The Yankees were not particularly fazed by Matt Garza or that thing he had growing off of his chin this year. In three starts against the Yanks, Garza threw 16.2 innings of 8.10 ERA ball. Despite 14 strike outs, the Bombers drew seven walks and blasted five home runs in those three starts, and Garza hardly resembled the pitcher who threw a one-walk no-hitter against the Tigers in July.

Still, three starts does not a pitcher make, and over the past few seasons with Tampa Bay, Garza has been a reliable right-hander who has succeeded in the AL East. In his three full years with the Rays, he put up a combined 7.9 fWAR by missing bats and keeping the ball in the park. His numbers slipped a bit in 2010, but his 200 innings of pitching well above replacement level makes him a valuable commodity.

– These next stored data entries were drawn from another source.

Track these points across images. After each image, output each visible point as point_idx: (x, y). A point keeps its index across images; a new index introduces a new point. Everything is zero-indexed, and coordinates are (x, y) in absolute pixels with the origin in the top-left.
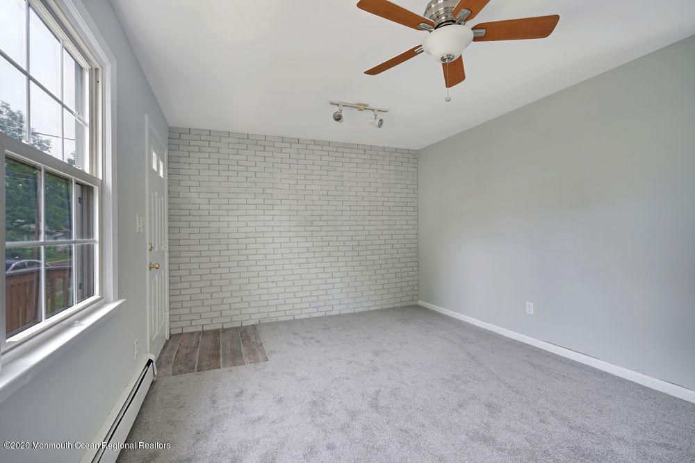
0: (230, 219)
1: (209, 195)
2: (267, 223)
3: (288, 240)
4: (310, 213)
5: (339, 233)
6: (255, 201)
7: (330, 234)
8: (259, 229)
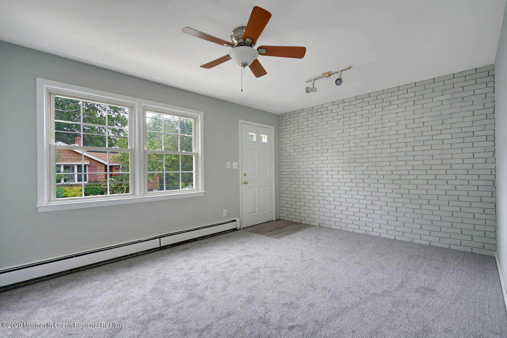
0: (303, 160)
1: (295, 147)
2: (324, 162)
3: (337, 173)
4: (354, 153)
5: (379, 168)
6: (317, 148)
7: (370, 168)
8: (319, 166)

Last week, then, it was only natural for Yankee fans to ask if Garza would be a potential target. After all, he’s far better than Sergio Mitre or Ivan Nova, two pitchers still projected to be in the Yanks’ Opening Day rotation, and in fact, in his mailbag on Friday shortly before the Cubs landed Garza, Mike fielded a Garza-related question. Mike wrote an answer one could call prescient today:

He’d be an ideal target, but I can’t see the Rays trading him within the division. Andrew Friedman’s been calling the shots in Tampa Bay since the end of the 2005 season, and he’s made exactly three trades within the AL East: He acquired Chad Bradford and Gregg Zaun from the Orioles in separate deals, and he also dealt Nick Green to the Yankees. Just not gonna happen, not at a reasonable cost anyway.

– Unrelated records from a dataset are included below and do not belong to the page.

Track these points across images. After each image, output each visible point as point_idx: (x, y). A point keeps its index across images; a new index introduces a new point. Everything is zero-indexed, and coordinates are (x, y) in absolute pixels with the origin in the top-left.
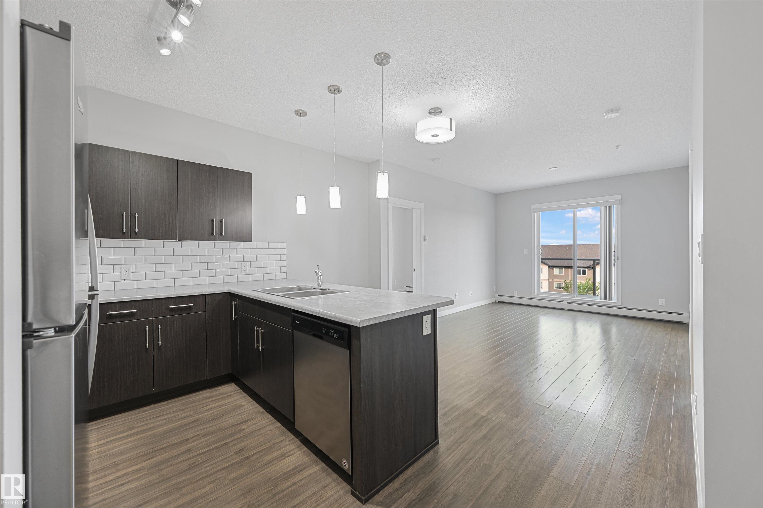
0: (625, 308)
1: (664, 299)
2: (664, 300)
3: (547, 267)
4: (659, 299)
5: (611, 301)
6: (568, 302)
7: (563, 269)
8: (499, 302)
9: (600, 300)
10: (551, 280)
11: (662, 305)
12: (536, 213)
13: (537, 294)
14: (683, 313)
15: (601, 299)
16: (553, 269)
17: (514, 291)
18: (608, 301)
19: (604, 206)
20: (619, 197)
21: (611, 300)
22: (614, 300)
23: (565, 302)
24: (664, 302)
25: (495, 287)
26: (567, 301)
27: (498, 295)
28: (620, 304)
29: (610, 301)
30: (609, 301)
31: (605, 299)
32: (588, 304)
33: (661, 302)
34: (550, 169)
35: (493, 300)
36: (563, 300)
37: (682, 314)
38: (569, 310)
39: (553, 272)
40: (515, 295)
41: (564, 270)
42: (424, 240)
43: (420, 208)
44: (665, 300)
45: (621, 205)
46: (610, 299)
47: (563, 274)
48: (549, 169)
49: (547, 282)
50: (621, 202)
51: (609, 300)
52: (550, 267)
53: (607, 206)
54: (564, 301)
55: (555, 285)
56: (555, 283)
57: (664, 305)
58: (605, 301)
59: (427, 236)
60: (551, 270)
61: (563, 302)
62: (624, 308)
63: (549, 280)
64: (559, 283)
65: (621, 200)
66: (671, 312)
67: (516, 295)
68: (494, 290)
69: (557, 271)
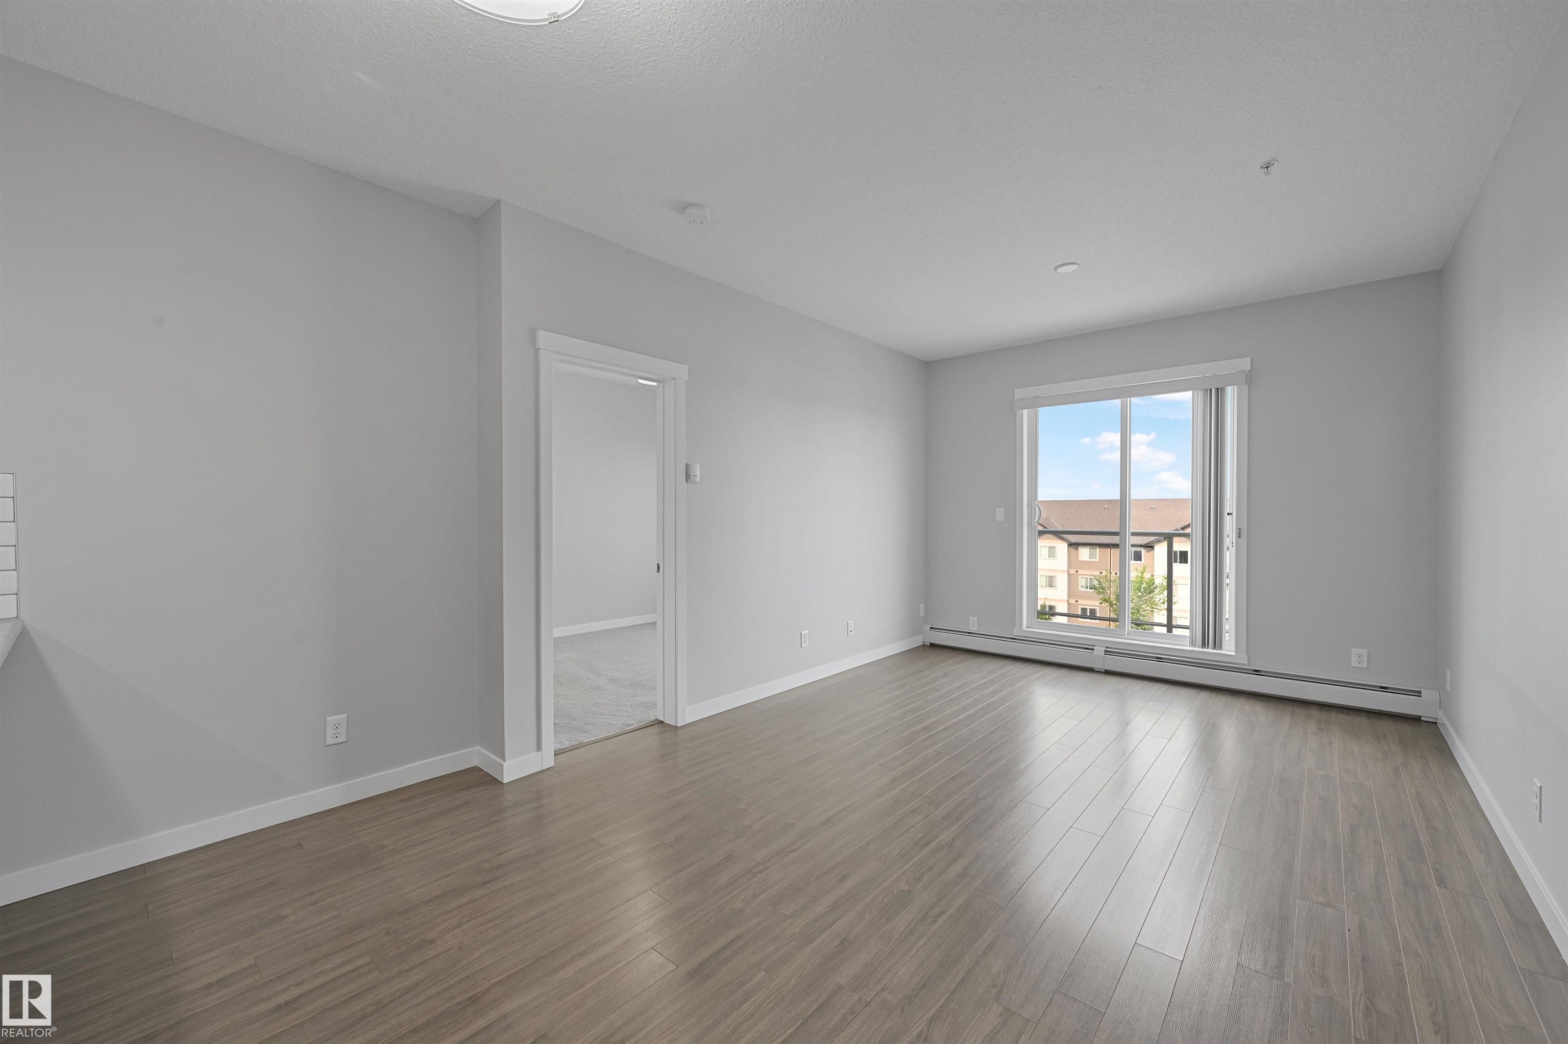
0: (1257, 672)
1: (1367, 650)
2: (1364, 652)
3: (1066, 545)
4: (1353, 649)
5: (1221, 652)
6: (1107, 649)
7: (1098, 549)
8: (932, 645)
9: (1191, 648)
10: (1073, 571)
11: (1360, 666)
12: (1025, 412)
13: (1027, 627)
14: (1420, 692)
15: (1193, 643)
16: (1077, 549)
17: (970, 618)
18: (1212, 651)
19: (1204, 390)
20: (1245, 364)
21: (1221, 648)
22: (1229, 648)
23: (1099, 651)
24: (1365, 659)
25: (922, 606)
26: (1104, 649)
27: (931, 628)
28: (1243, 661)
29: (1218, 651)
30: (1215, 651)
31: (1204, 645)
32: (1157, 658)
33: (1358, 656)
34: (1060, 270)
35: (918, 641)
36: (1094, 646)
37: (1418, 694)
38: (1108, 673)
39: (1078, 554)
40: (971, 629)
41: (1099, 551)
42: (688, 477)
43: (674, 379)
44: (1368, 652)
45: (1249, 385)
46: (1218, 644)
47: (1097, 560)
48: (1056, 268)
49: (1066, 575)
50: (1250, 379)
51: (1215, 647)
52: (1071, 545)
53: (1211, 390)
54: (1095, 648)
55: (1082, 582)
56: (1080, 577)
57: (1365, 665)
58: (1203, 650)
59: (698, 466)
60: (1072, 550)
61: (1093, 649)
62: (1255, 671)
63: (1068, 571)
64: (1089, 577)
65: (1249, 371)
66: (1386, 688)
67: (973, 629)
68: (921, 615)
69: (1084, 553)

As Garza went to the Cubs in the NL, the point was a moot one fairly quickly, but as fallout from the trade percolated over the weekend, the ties that bound the Yankees to Garza were perhaps a bit stronger than we first expected. The Yanks and Rays had briefly talked about Garza, but Tampa Bay wanted too much from their intra-division rival.

“We never got off the dime,” Brian Cashman said to reporters, “but strong impressions were that it would be something that would cost us more because we are in the division, kind of like Roy Halladay. We like Matt Garza and I had a conversation early in the winter and it was clear that what it would take would be more significant than I wanted to do. And there was also reluctance from them to trading within the division.”

That’s the business of baseball in a nutshell. The Mariners were so eager to trade Cliff Lee to the Rangers because it netted them one of their key division rival’s top prospects. The Blue Jays wanted Jesus Montero plus more for Halladay because such a move would have left the Doc in the AL East. In a vacuum, the Yanks knew what Garza was worth on the open market, and they knew what his AL East asking price would be. It wasn’t worth the further discussions.

Now, the Yanks and Rays could, as Chad Jennings explored this weekend, fight over some remaining pieces. Both teams have some dollars to spend and both teams need a right-handed bat and some bullpen arms, and for the Yanks, the hunt for a pitcher continues with one less arm on the market.